What is more, I think car engineers know this and they allow for it. Their thinking must go something like this: “if the car shows a speed that is higher than its actual speed, then the worst that will happen is that you will not get that speeding ticket and if you crash the impact will be slightly less, but if the car shows a speed that is lower than it actually is, then you are more likely to get a speeding ticket and more likely to get hurt in an accident than might otherwise be expected, all of which is likely to come out in court in a very expensive law suit.”
Thus, I suspect, as a matter of good engineering, the automobile manufacturers make up for the inherent inaccuracy of their speedometers by tooling them up by a couple miles an hour — better to be going slower than you think than faster.

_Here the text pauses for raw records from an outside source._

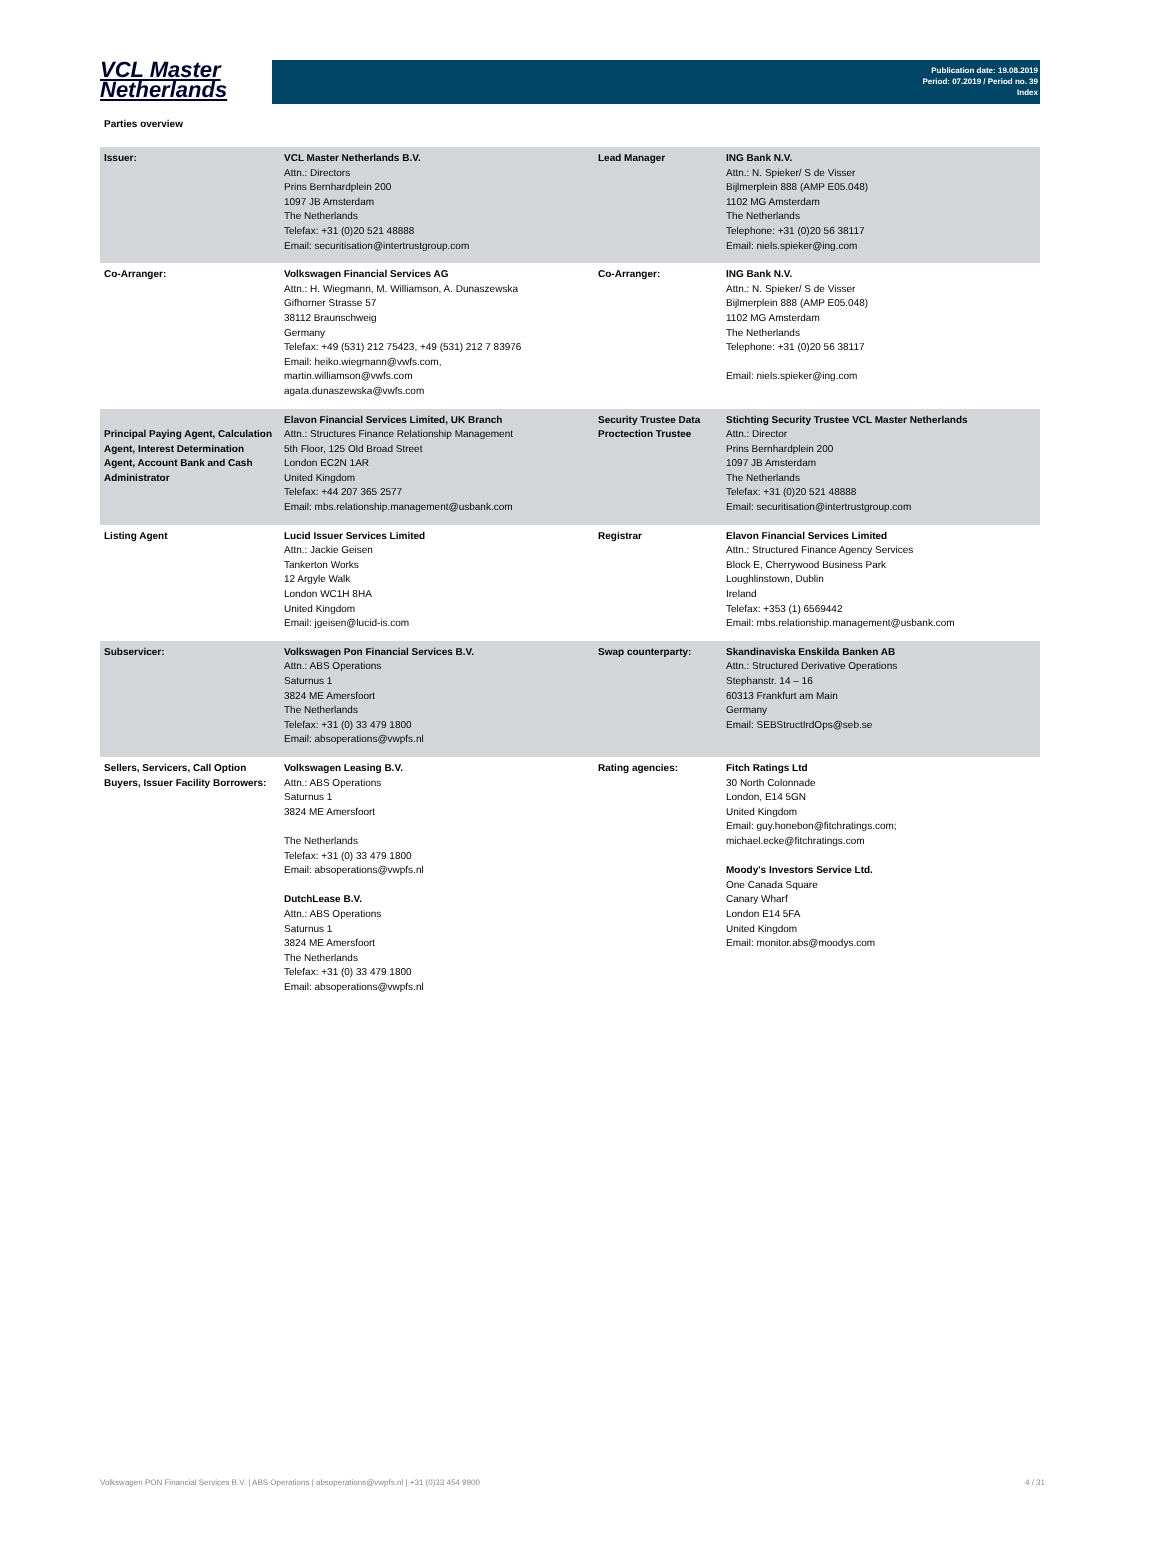VCL Master
Netherlands
Publication date: 19.08.2019
Period: 07.2019 / Period no. 39
Index
Parties overview
| Issuer: | VCL Master Netherlands B.V. Attn.: Directors Prins Bernhardplein 200 1097 JB Amsterdam The Netherlands Telefax: +31 (0)20 521 48888 Email: securitisation@intertrustgroup.com | Lead Manager | ING Bank N.V. Attn.: N. Spieker/ S de Visser Bijlmerplein 888 (AMP E05.048) 1102 MG Amsterdam The Netherlands Telephone: +31 (0)20 56 38117 Email: niels.spieker@ing.com |
| Co-Arranger: | Volkswagen Financial Services AG Attn.: H. Wiegmann, M. Williamson, A. Dunaszewska Gifhorner Strasse 57 38112 Braunschweig Germany Telefax: +49 (531) 212 75423, +49 (531) 212 7 83976 Email: heiko.wiegmann@vwfs.com, martin.williamson@vwfs.com agata.dunaszewska@vwfs.com | Co-Arranger: | ING Bank N.V. Attn.: N. Spieker/ S de Visser Bijlmerplein 888 (AMP E05.048) 1102 MG Amsterdam The Netherlands Telephone: +31 (0)20 56 38117 Email: niels.spieker@ing.com |
| Principal Paying Agent, Calculation Agent, Interest Determination Agent, Account Bank and Cash Administrator | Elavon Financial Services Limited, UK Branch Attn.: Structures Finance Relationship Management 5th Floor, 125 Old Broad Street London EC2N 1AR United Kingdom Telefax: +44 207 365 2577 Email: mbs.relationship.management@usbank.com | Security Trustee Data Proctection Trustee | Stichting Security Trustee VCL Master Netherlands Attn.: Director Prins Bernhardplein 200 1097 JB Amsterdam The Netherlands Telefax: +31 (0)20 521 48888 Email: securitisation@intertrustgroup.com |
| Listing Agent | Lucid Issuer Services Limited Attn.: Jackie Geisen Tankerton Works 12 Argyle Walk London WC1H 8HA United Kingdom Email: jgeisen@lucid-is.com | Registrar | Elavon Financial Services Limited Attn.: Structured Finance Agency Services Block E, Cherrywood Business Park Loughlinstown, Dublin Ireland Telefax: +353 (1) 6569442 Email: mbs.relationship.management@usbank.com |
| Subservicer: | Volkswagen Pon Financial Services B.V. Attn.: ABS Operations Saturnus 1 3824 ME Amersfoort The Netherlands Telefax: +31 (0) 33 479 1800 Email: absoperations@vwpfs.nl | Swap counterparty: | Skandinaviska Enskilda Banken AB Attn.: Structured Derivative Operations Stephanstr. 14 – 16 60313 Frankfurt am Main Germany Email: SEBStructIrdOps@seb.se |
| Sellers, Servicers, Call Option Buyers, Issuer Facility Borrowers: | Volkswagen Leasing B.V. Attn.: ABS Operations Saturnus 1 3824 ME Amersfoort The Netherlands Telefax: +31 (0) 33 479 1800 Email: absoperations@vwpfs.nl DutchLease B.V. Attn.: ABS Operations Saturnus 1 3824 ME Amersfoort The Netherlands Telefax: +31 (0) 33 479 1800 Email: absoperations@vwpfs.nl | Rating agencies: | Fitch Ratings Ltd 30 North Colonnade London, E14 5GN United Kingdom Email: guy.honebon@fitchratings.com; michael.ecke@fitchratings.com Moody's Investors Service Ltd. One Canada Square Canary Wharf London E14 5FA United Kingdom Email: monitor.abs@moodys.com |
Volkswagen PON Financial Services B.V. | ABS Operations | absoperations@vwpfs.nl | +31 (0)33 454 9900 4 / 31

And this fits with my experience; the speed measured by my car is not only consistently different than the speed measured by my GPS, but the car’s measured speed is typically 2-4 mph faster than that measured by the GPS. This is across a couple dozen rented cars and both my family cars.
Your mileage, speed and experience may differ.
I note all of this because I think GPS navigation systems are the most magical devices that I use on a regular basis; including computers, dvr’s, cell phones, etc. We are surrounded by the science fiction of a previous generation, but the GPS totally blows me away.
More on GPS soon.
Trivia question of the day: how far away are the satellites used with GPS? and for extra credit, who was that area of space named for?